▶ **The task**: Below are the records; copy each line in them that holds the word "Show".
(Records for this exercise)
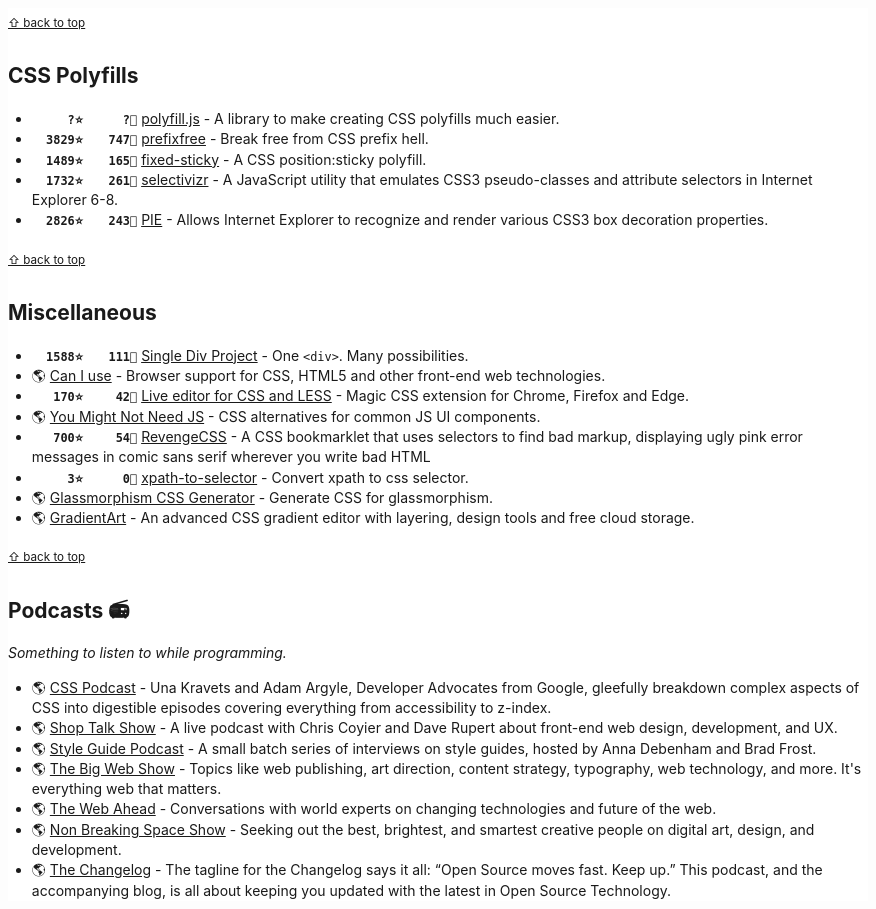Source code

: <sub>[⇧ back to top](#contents)</sub>


## CSS Polyfills

* <b><code>&nbsp;&nbsp;&nbsp;&nbsp;&nbsp;?⭐</code></b> <b><code>&nbsp;&nbsp;&nbsp;&nbsp;&nbsp;?🍴</code></b> [polyfill.js](https://github.com/philipwalton/polyfill/) - A library to make creating CSS polyfills much easier.
* <b><code>&nbsp;&nbsp;3829⭐</code></b> <b><code>&nbsp;&nbsp;&nbsp;747🍴</code></b> [prefixfree](https://github.com/LeaVerou/prefixfree) - Break free from CSS prefix hell.
* <b><code>&nbsp;&nbsp;1489⭐</code></b> <b><code>&nbsp;&nbsp;&nbsp;165🍴</code></b> [fixed-sticky](https://github.com/filamentgroup/fixed-sticky) - A CSS position:sticky polyfill.
* <b><code>&nbsp;&nbsp;1732⭐</code></b> <b><code>&nbsp;&nbsp;&nbsp;261🍴</code></b> [selectivizr](https://github.com/keithclark/selectivizr) - A JavaScript utility that emulates CSS3 pseudo-classes and attribute selectors in Internet Explorer 6-8.
* <b><code>&nbsp;&nbsp;2826⭐</code></b> <b><code>&nbsp;&nbsp;&nbsp;243🍴</code></b> [PIE](https://github.com/lojjic/PIE) - Allows Internet Explorer to recognize and render various CSS3 box decoration properties.

<sub>[⇧ back to top](#contents)</sub>


## Miscellaneous

* <b><code>&nbsp;&nbsp;1588⭐</code></b> <b><code>&nbsp;&nbsp;&nbsp;111🍴</code></b> [Single Div Project](https://github.com/ManrajGrover/SingleDivProject) - One `<div>`. Many possibilities.
* 🌎 [Can I use](https://caniuse.com/) - Browser support for CSS, HTML5 and other front-end web technologies.
* <b><code>&nbsp;&nbsp;&nbsp;170⭐</code></b> <b><code>&nbsp;&nbsp;&nbsp;&nbsp;42🍴</code></b> [Live editor for CSS and LESS](https://github.com/webextensions/live-css-editor) - Magic CSS extension for Chrome, Firefox and Edge.
* 🌎 [You Might Not Need JS](http://youmightnotneedjs.com/) - CSS alternatives for common JS UI components.
* <b><code>&nbsp;&nbsp;&nbsp;700⭐</code></b> <b><code>&nbsp;&nbsp;&nbsp;&nbsp;54🍴</code></b> [RevengeCSS](https://github.com/Heydon/REVENGE.CSS) - A CSS bookmarklet that uses selectors to find bad markup, displaying ugly pink error messages in comic sans serif wherever you write bad HTML
* <b><code>&nbsp;&nbsp;&nbsp;&nbsp;&nbsp;3⭐</code></b> <b><code>&nbsp;&nbsp;&nbsp;&nbsp;&nbsp;0🍴</code></b> [xpath-to-selector](https://github.com/steambap/xpath-to-selector) - Convert xpath to css selector.
* 🌎 [Glassmorphism CSS Generator](https://ui.glass/generator/) - Generate CSS for glassmorphism.
* 🌎 [GradientArt](https://gra.dient.art/) - An advanced CSS gradient editor with layering, design tools and free cloud storage.

<sub>[⇧ back to top](#contents)</sub>

## Podcasts :radio:

*Something to listen to while programming.*

* 🌎 [CSS Podcast](https://thecsspodcast.libsyn.com/) - Una Kravets and Adam Argyle, Developer Advocates from Google, gleefully breakdown complex aspects of CSS into digestible episodes covering everything from accessibility to z-index.
* 🌎 [Shop Talk Show](http://shoptalkshow.com/) - A live podcast with Chris Coyier and Dave Rupert about front-end web design, development, and UX.
* 🌎 [Style Guide Podcast](http://styleguides.io/podcast/index.html) - A small batch series of interviews on style guides, hosted by Anna Debenham and Brad Frost.
* 🌎 [The Big Web Show](http://5by5.tv/bigwebshow/) - Topics like web publishing, art direction, content strategy, typography, web technology, and more. It's everything web that matters.
* 🌎 [The Web Ahead](http://5by5.tv/webahead/) - Conversations with world experts on changing technologies and future of the web.
* 🌎 [Non Breaking Space Show](http://goodstuff.fm/nbsp) - Seeking out the best, brightest, and smartest creative people on digital art, design, and development.
* 🌎 [The Changelog](https://changelog.com/) - The tagline for the Changelog says it all: “Open Source moves fast. Keep up.” This podcast, and the accompanying blog, is all about keeping you updated with the latest in Open Source Technology.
(End Records for this exercise)
▶ **Exercise solution**:
* 🌎 [Shop Talk Show](http://shoptalkshow.com/) - A live podcast with Chris Coyier and Dave Rupert about front-end web design, development, and UX.
* 🌎 [The Big Web Show](http://5by5.tv/bigwebshow/) - Topics like web publishing, art direction, content strategy, typography, web technology, and more. It's everything web that matters.
* 🌎 [Non Breaking Space Show](http://goodstuff.fm/nbsp) - Seeking out the best, brightest, and smartest creative people on digital art, design, and development.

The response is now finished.